Il avait voyagé dans de nombreuses contrées éloignées, vécu mille et une aventure, entendu les histoires les plus invraisemblables. Son but ultime était de recenser les récits les plus farfelus et les plus recherchés et devenir ainsi le meilleur conteur de tous les temps. Il prisait particulièrement les racontages de fond de tavernes au cœur de petits villages peu connus, où le petit peuple se confiait facilement, influencé par le doux nectar ambré.
Cette fois-ci, après plusieurs jours d’errance, ses pas l’avaient mené dans le village de Carillon, petit patelin rempli de gnomes tous plus excentriques les uns des autres. Autrement dit, un endroit de rêve pour le conteur. Bien accoudé dans la coquette auberge du coin, sirotant son eau de vie après un copieux repas, il restait à l’affut d’anecdotes passantes. Il porta son attention à une discussion particulièrement vivante d’un groupe placé à quelques tables de lui : Un barbu échevelé, une jeune dame très colorée aux courts cheveux orangés et une ronde qui parlait plus fort que les deux autres !
LA RONDE : Te souviens-tu de la fois où elle s’en est prise au gros boss ?
LE BARBU : Oh que oui ma tite dame ! Sa bonne femme dit qu’y en a faite des cauchemars pour des semaines ! Il gueulait pis se réveillait tout trempe !
L’ARC-EN-CIEL : La tête qu’il avait pendant que Baltha lui criait sa façon de penser !
LA RONDE : Elle avait quand même pas tort la puce ! Elle avait prédit que les loups viendraient ravager le poulailler cette nuit là. Il ne l’a pas écouté. Ce n’était pas la première fois qu’elle parlait d’un de ses rêves qui devenait réel…
LE BARBU : A l’a eu ben du front de chiâler de même au maire ! Elle qu’était si douce… ben, souvent là…
L’ARC-EN-CIEL : Ouais, souvent comme tu dis ! Mais on ne pouvait jamais savoir comment elle allait réagir. Parfois on ne pouvait rien lui dire sans qu’elle saute dans les airs, parfois elle n’avait aucune réaction.
LA RONDE : Et qu’elle énergie ! Elle bougeait tout le temps, grimpait partout, touchait à tout ! Son grand-père disait qu’elle pouvait oublier de dormir !
L’ARC-EN-CIEL : Et pourtant je l’ai déjà vu observer une fleur durant des heures, sans bouger, respirant à peine !
LA RONDE : Ses parents, ils leur sont arrivés quoi ?
LE BARBU : Raides morts, la nuit qu’est née… On sait pas ce qui est arrivé. Pas de traces sur les grands, mais ben des marques sur la mini. Elle était toute seule à brailler dans maison. C’est Adémas, le grand-père qui s’en est occupée. Bah, y’a faite ce qu’y a pu…

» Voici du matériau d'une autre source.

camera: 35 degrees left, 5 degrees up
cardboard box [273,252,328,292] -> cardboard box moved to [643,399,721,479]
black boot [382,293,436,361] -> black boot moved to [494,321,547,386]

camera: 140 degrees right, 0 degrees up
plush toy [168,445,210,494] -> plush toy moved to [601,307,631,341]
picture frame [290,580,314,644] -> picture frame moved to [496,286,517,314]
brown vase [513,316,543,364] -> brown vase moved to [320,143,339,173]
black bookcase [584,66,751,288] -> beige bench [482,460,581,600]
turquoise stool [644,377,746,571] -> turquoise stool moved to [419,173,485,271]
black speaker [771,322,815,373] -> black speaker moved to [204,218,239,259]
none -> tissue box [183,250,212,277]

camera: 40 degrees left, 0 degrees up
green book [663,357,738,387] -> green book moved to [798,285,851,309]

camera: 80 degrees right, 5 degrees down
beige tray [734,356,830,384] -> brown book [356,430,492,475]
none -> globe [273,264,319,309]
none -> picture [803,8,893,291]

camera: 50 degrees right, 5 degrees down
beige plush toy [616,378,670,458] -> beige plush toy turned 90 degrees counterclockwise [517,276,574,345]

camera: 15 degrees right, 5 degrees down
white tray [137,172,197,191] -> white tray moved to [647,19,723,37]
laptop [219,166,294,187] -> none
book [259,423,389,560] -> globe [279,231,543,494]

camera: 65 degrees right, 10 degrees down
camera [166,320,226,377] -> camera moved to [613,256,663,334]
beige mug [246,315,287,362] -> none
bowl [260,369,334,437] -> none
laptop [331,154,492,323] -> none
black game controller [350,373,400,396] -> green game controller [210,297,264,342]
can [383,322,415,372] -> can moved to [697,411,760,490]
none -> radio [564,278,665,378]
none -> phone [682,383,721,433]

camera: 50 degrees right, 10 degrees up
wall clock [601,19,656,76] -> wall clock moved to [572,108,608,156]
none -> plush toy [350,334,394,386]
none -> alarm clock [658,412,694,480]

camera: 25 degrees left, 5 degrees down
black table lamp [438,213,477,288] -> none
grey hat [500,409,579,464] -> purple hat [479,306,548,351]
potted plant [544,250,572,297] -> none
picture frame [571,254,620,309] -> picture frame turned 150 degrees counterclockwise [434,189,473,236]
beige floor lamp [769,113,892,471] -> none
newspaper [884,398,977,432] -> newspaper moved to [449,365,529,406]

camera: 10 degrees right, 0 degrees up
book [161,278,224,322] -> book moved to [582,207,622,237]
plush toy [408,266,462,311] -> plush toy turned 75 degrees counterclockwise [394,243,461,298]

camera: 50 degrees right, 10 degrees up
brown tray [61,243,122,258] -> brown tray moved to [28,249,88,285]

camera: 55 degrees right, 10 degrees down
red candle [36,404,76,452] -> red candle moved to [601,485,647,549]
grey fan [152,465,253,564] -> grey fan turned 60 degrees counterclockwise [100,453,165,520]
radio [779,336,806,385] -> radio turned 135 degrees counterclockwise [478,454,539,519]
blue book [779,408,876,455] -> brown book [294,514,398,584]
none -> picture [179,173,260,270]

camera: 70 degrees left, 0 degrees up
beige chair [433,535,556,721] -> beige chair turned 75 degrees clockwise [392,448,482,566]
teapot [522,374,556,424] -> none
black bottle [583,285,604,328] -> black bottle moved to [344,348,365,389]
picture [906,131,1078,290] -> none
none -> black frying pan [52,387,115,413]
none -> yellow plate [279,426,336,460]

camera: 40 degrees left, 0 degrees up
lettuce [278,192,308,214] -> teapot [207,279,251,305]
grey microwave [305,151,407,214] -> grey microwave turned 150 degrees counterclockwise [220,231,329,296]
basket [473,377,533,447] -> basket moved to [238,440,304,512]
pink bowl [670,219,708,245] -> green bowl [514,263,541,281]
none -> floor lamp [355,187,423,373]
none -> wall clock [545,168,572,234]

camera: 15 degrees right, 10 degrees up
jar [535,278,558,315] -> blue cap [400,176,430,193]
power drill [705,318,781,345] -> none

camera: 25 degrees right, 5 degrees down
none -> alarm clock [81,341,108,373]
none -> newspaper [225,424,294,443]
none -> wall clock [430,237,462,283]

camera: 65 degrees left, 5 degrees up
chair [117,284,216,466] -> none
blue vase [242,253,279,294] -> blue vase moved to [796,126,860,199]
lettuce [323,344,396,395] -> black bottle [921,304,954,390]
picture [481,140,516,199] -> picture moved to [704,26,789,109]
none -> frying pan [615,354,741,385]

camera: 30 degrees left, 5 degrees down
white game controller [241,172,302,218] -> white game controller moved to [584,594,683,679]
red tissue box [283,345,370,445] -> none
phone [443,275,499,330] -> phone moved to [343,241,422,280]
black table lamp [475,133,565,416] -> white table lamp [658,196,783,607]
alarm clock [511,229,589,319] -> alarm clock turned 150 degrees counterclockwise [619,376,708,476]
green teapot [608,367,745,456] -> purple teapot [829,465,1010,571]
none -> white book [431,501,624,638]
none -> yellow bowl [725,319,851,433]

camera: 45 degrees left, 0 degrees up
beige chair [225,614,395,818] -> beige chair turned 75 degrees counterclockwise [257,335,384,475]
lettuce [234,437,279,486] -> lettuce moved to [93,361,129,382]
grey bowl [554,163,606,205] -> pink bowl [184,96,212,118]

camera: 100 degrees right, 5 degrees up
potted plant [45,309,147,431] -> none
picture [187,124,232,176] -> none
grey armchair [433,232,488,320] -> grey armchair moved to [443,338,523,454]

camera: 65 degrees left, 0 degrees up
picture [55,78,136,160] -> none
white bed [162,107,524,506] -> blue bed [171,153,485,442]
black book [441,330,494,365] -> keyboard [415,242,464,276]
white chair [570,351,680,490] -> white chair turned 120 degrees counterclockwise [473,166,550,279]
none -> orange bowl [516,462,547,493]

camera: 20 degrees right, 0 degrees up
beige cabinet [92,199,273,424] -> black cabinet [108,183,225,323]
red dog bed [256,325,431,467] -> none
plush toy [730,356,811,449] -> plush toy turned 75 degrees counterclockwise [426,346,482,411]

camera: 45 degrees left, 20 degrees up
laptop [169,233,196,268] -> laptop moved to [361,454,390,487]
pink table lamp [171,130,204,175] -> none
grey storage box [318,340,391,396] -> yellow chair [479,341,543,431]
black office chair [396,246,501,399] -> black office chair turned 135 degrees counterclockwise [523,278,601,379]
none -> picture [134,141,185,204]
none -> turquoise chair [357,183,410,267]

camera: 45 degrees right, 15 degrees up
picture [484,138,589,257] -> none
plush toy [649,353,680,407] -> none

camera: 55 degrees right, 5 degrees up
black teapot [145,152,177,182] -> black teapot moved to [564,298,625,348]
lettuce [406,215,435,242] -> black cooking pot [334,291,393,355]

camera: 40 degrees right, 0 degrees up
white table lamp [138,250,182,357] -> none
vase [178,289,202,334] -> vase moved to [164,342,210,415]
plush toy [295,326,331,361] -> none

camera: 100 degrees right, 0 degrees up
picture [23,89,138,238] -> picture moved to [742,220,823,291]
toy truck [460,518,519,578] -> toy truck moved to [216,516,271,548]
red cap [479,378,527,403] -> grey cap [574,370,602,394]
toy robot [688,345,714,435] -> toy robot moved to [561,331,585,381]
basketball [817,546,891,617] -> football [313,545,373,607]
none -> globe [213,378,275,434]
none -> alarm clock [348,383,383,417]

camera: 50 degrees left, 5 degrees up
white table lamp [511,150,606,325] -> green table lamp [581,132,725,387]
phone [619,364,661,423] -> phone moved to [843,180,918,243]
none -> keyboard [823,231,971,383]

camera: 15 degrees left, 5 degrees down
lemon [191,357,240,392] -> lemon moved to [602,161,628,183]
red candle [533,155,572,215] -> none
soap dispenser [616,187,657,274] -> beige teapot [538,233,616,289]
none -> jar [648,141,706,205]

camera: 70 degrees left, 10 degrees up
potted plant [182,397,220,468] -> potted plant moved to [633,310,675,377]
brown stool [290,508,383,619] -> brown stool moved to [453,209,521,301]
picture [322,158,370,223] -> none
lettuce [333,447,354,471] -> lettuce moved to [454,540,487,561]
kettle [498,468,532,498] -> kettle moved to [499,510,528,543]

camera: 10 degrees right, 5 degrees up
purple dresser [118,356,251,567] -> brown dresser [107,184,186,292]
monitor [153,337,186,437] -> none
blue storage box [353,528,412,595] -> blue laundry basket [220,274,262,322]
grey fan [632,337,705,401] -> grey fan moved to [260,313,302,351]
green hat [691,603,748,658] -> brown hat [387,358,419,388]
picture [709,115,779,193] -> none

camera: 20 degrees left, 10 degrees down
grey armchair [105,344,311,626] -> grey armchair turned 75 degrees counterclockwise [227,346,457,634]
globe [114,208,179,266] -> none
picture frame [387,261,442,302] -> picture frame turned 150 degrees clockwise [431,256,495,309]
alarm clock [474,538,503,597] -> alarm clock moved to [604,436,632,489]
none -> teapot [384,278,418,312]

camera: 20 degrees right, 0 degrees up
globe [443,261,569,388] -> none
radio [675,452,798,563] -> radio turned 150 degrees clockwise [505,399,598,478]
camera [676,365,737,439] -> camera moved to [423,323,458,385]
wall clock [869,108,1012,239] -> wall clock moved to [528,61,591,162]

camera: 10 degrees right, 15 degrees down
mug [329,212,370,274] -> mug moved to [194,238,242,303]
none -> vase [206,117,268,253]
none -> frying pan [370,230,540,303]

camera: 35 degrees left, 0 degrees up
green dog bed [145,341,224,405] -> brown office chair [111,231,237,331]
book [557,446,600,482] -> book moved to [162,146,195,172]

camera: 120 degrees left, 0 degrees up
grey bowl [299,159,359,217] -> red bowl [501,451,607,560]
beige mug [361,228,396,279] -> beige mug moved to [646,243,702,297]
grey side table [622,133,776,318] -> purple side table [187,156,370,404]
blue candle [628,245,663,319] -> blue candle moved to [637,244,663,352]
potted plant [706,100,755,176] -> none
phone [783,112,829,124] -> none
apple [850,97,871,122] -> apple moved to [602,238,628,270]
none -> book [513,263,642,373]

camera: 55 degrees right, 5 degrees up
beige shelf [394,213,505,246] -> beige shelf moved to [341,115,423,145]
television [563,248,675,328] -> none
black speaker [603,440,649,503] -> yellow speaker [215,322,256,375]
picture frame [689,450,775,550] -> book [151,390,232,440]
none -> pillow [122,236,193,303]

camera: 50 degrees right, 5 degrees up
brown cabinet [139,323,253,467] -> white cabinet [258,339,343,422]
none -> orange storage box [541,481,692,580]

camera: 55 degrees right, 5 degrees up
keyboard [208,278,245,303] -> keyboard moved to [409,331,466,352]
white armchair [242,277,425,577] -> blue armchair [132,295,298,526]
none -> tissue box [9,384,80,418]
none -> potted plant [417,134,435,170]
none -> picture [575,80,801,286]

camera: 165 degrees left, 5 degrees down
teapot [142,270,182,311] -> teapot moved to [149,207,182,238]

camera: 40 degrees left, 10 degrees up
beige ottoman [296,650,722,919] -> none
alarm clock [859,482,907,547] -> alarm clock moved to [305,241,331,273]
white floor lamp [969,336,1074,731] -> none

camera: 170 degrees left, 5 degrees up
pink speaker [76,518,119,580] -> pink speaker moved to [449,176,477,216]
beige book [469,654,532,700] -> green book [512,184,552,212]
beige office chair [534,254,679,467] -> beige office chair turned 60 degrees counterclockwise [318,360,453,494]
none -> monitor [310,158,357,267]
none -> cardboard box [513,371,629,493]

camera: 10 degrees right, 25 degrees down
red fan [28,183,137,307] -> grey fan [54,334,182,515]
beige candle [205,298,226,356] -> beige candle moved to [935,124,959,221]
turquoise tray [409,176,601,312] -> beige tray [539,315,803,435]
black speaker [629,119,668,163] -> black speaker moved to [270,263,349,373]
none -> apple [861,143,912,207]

L’ARC-EN-CIEL : Vous savez où elle allait quand elle disparaissait plusieurs jours ?
LA RONDE : Nop ! Surement dans un trou quelque part dans le fond du bois. Elle disait aller se ressourcer pour tenter de trouver qui elle était et d’où elle venait…
LE BARBU : Ouf ! Pas facile ça… même les grands sages ont bûché sur son cas. Personne a compris d’où c’qu’à prenait ses pouvoirs…
Petit moment de silence ...
L’ARC-EN-CIEL : Vous croyez qu’elle reviendra ?
LA RONDE : Aucune idée ! Avec les traces de lutte qu’on a découvert, elle doit être rendue loin…
LE BARBU : Moi je dis qu’un ours l’a bouffée !
LA RONDE : Mais non ! C’était pas des empreintes d’ours ! Et en plus y’avait pas de sang.
Le barde sorti le livre de son sac et commença à griffonner. Cette discussion l’inspirait. Avec quelques enjolivements de son cru, il pourrait en faire un conte sympa à raconter aux enfants qui s’aventurent trop loin dans les bois.